▶ **Brief 1**:
Copy the whole code review note on classifier.h word for word.

In the trie_lookup_value() prototype, I'd appreciate it if 'value'
were declared as "const ovs_be32 value[]". Even though that's
semantically the same as "const ovs_be32 *value", it makes it clear
why it's a pointer instead of a single ovs_be32.
Documentation
=============
I wrote some comments for classifier.h:
diff --git a/lib/classifier.h b/lib/classifier.h
index f5fc323..032c573 100644
--- a/lib/classifier.h
+++ b/lib/classifier.h
@@ -24,15 +24,79 @@
* =====
*
* A flow classifier holds any number of "rules", each of which specifies
- * values to match for some fields or subfields and a priority. The primary
- * design goal for the classifier is that, given a packet, it can as quickly as
- * possible find the highest-priority rule that matches the packet.
- *
- * Each OpenFlow table is implemented as a flow classifier.

▶ **Stored data**:
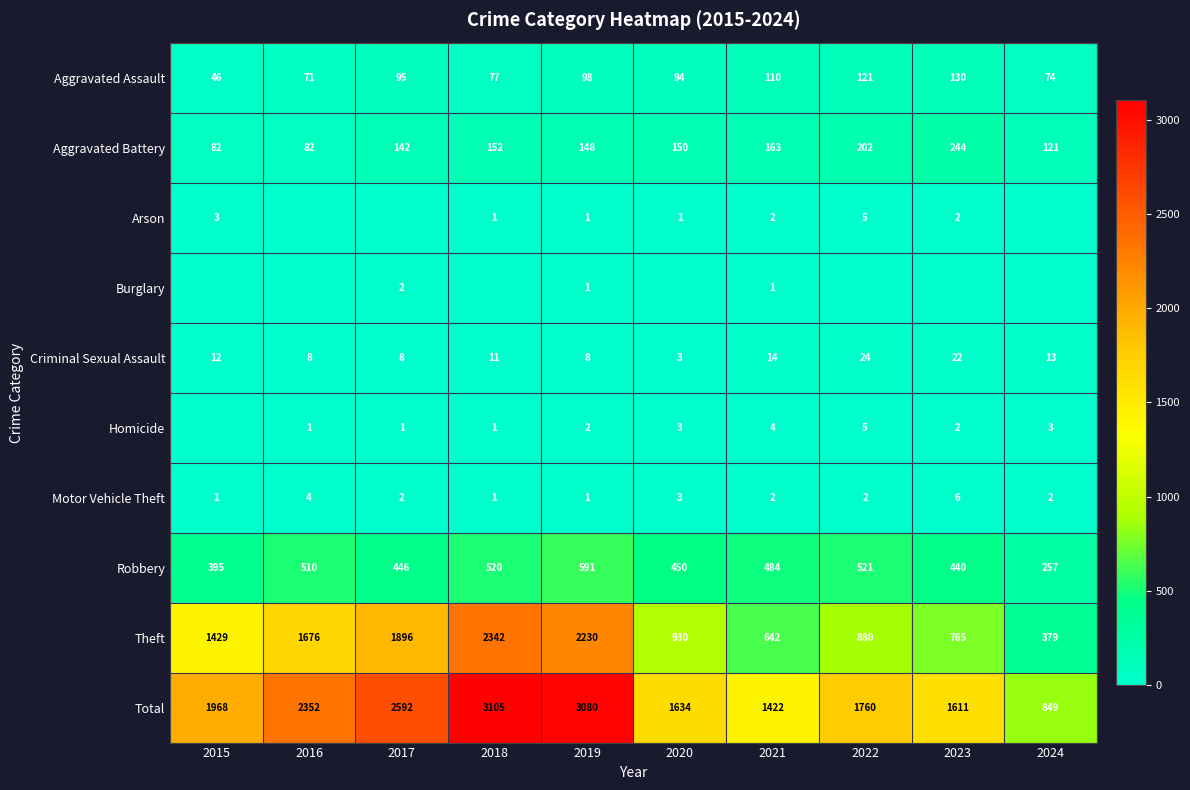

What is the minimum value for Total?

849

* * *

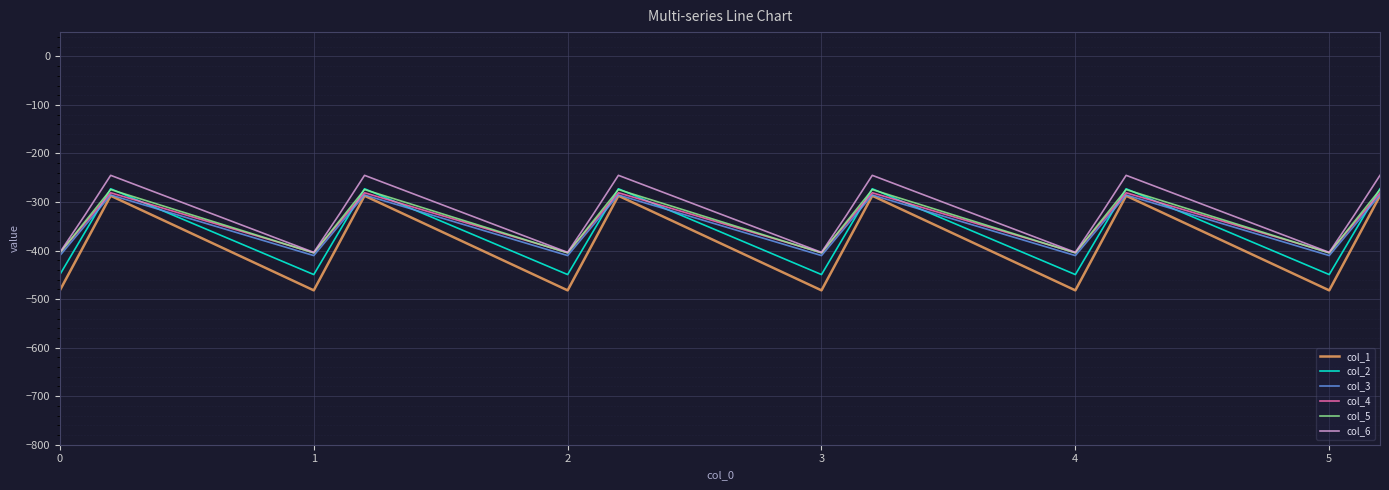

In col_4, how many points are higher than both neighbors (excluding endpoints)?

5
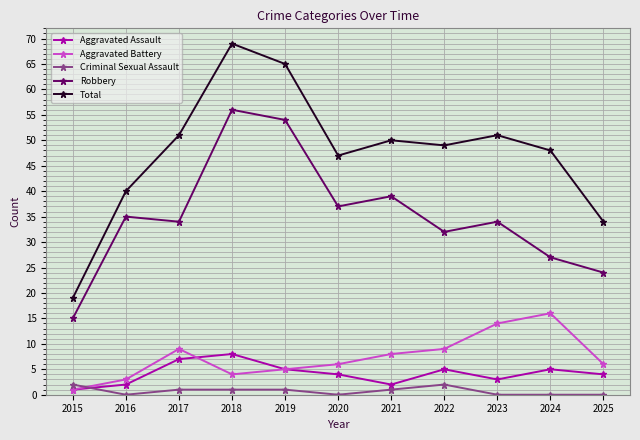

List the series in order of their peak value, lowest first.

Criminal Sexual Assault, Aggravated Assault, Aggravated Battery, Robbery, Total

* * *

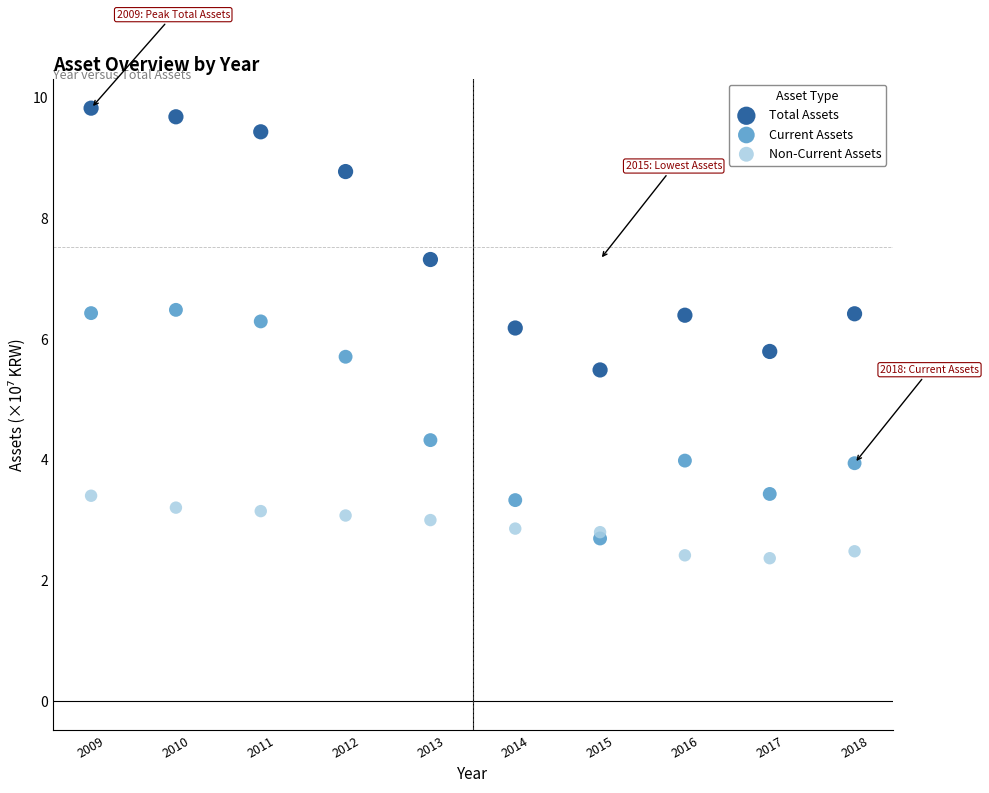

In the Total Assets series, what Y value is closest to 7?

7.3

▶ **Brief 2**:
From the rows, repeat word for word the lines starting at the line that contains "In col_4, how" and ending at the line that contains "List the series", including both of those lines. Omit any pictures.

▶ **Solution 1**:
In the trie_lookup_value() prototype, I'd appreciate it if 'value'
were declared as "const ovs_be32 value[]". Even though that's
semantically the same as "const ovs_be32 *value", it makes it clear
why it's a pointer instead of a single ovs_be32.
Documentation
=============
I wrote some comments for classifier.h:
diff --git a/lib/classifier.h b/lib/classifier.h
index f5fc323..032c573 100644
--- a/lib/classifier.h
+++ b/lib/classifier.h
@@ -24,15 +24,79 @@
* =====
*
* A flow classifier holds any number of "rules", each of which specifies
- * values to match for some fields or subfields and a priority. The primary
- * design goal for the classifier is that, given a packet, it can as quickly as
- * possible find the highest-priority rule that matches the packet.
- *
- * Each OpenFlow table is implemented as a flow classifier.

▶ **Solution 2**:
In col_4, how many points are higher than both neighbors (excluding endpoints)?

5

List the series in order of their peak value, lowest first.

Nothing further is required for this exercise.